Shale’s era of “drill, baby, drill is gone forever”, said the prince.
The claim raised eyebrows in the shale patch, given the sector’s short and disruptive history — including its stunning recovery from a price crash six years ago. But Abdulaziz was echoing a new Wall Street-enforced mantra in the shale business, where investors are forcing operators to resist their instincts to launch another rally-sapping output surge even as oil prices rise.
Since prices slumped last year, executive after executive has proclaimed a new shale religion of high returns and shareholder payouts, all predicated on keeping a lid on production.
“I think the worst thing that can happen right now is US producers start growing rapidly again,” Ryan Lance, ConocoPhillips chief executive, told an industry conference this month.
The question is whether such discipline can last as the Saudis ratchet prices higher.
A 70 percent rise in the crude price since November has US oil trading at around $65 a barrel, above pre-pandemic levels — and more than enough for most producers to turn a profit.
Less than 11 months after a crash that saw US oil prices plunge below zero, put scores of companies out of business, and forced others to slash spending and shut wells, America’s frackers are suddenly looking flush.
“There’s a tidal wave of cash coming through” at current oil prices, said Raoul LeBlanc, vice-president at consultancy IHSMarkit. “It could be a real good financial year for these guys.”
US output may even start expanding again later this year, according to some analysts, although a recovery to the record high of 13m b/d struck is distant.
Rystad Energy, a research company, expects total US crude output to hit at least 11.6m b/d by the end of 2021, from under 11.2m in December.
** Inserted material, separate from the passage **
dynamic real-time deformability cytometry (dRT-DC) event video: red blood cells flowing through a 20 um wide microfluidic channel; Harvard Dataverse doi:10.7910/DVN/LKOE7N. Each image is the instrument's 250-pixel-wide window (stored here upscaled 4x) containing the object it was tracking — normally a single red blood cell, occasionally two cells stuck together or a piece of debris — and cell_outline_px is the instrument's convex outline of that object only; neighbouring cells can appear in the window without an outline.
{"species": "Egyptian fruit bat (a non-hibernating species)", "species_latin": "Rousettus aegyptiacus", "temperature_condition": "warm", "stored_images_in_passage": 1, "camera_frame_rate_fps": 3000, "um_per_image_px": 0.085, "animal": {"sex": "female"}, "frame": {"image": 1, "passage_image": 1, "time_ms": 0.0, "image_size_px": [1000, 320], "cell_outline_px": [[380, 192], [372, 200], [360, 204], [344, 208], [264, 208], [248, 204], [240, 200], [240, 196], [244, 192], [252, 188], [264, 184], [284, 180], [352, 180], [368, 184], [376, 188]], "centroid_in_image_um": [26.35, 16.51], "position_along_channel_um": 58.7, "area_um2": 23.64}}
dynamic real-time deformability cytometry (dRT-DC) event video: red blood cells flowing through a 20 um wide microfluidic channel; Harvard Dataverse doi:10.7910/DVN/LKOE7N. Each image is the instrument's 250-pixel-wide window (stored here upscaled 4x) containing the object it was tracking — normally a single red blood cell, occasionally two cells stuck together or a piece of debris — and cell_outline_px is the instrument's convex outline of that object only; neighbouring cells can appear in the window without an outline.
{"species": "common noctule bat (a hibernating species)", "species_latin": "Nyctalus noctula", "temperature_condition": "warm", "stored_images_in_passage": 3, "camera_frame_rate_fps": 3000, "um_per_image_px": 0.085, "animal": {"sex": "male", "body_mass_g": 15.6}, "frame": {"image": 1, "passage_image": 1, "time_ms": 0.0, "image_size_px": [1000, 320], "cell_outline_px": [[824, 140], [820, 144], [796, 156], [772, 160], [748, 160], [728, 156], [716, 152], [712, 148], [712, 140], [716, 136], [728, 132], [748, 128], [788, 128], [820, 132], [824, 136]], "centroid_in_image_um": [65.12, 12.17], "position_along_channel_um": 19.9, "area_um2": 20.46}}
A bigger surge is likely in 2022.
Opec’s willingness to push prices higher is persuading many analysts to revise up their forecasts for US oil supply.
Last week’s decision by the cartel not to ease back on its cuts “has not just left the door to higher prices open, it has taken that door off its hinges and chopped it up for firewood”, said a Standard Chartered note.
Shale operators could now hedge future production at the higher prices, the bank’s analysts said.
If current prices endure, producers will eventually need to figure out how to spend their windfall. Many have pledged to reinject just 60-70 percent of cash flows into production, leaving the rest for debt repayments and shareholders.
Fourth-quarter capital expenditure amounted to just 55 percent of cash flow, said Rystad, unprecedented prudence in a notoriously profligate sector.
If the discipline sticks and oil prices hold above $55, free cash flows could swell this year to about $30bn, according to IHSMarkit.
“There’s a general sense that they’re winning by letting the price go up and bail them out,” said LeBlanc.
At $60, shale operators would even generate enough free cash to meet more than $170bn of debt obligations over the next five years, reckons Rystad.
Some analysts now think operators could accomplish something recently unthinkable in the shale patch: repair balance sheets and keep investors happy, while also pushing output higher again.
“At some point, capital discipline and that new religion will do what it always does — recede into the background,” said Ian Nieboer, a managing director at consultancy Enverus. “There’s nothing that doesn’t work at $65 a barrel.”
So far, private equity-backed drillers, which unlike their public rivals are under no pressure to hold back growth, are leading a recovery in drilling and fracking activity.
But publicly held shale specialists such as EOG Resources and Pioneer Natural Resources may also now bring in enough cash to start increasing again. Supermajor Chevron, meanwhile, this week unveiled an aggressive plan to increase its Permian output.
“Some of the well-positioned companies are justified to try and grow,” said Robert Clarke, vice-president of upstream research at Wood Mackenzie. “They’ve paid down debt, they don’t have much leverage on the balance sheet, they already pay a dividend, and they can drill very profitable wells at $65 a barrel.”
Opec may not need to worry just yet. Clarke said the rig count was rising at about half the pace of 2017, when the sector bounced back from another price crash brought about by the cartel.
On Friday, oilfield services company Baker Hughes’s much-watched count of US oil rigs for the week dropped by one — another signal that operators are keeping their powder dry.
And decisions to deploy more rigs now will not yield new production for months.
US operators also need to believe that Saudi Arabia will keep stoking the rally. It is less than 11 months since the kingdom’s price war and the pandemic triggered the worst crash in the US oil sector in decades.
But a slow and precarious recovery — unthinkable six months ago — is under way. Another showdown may also already be looming.
“They’re trying to creep up, just to a point below the threshold where it gets Opec’s attention,” said Alex Beeker, principal analyst for corporate research at Wood Mac, referring to shale operators’ steadily rising rig count.
“For now, they seem to be below that. But Opec can and will respond if shale steps out of line.”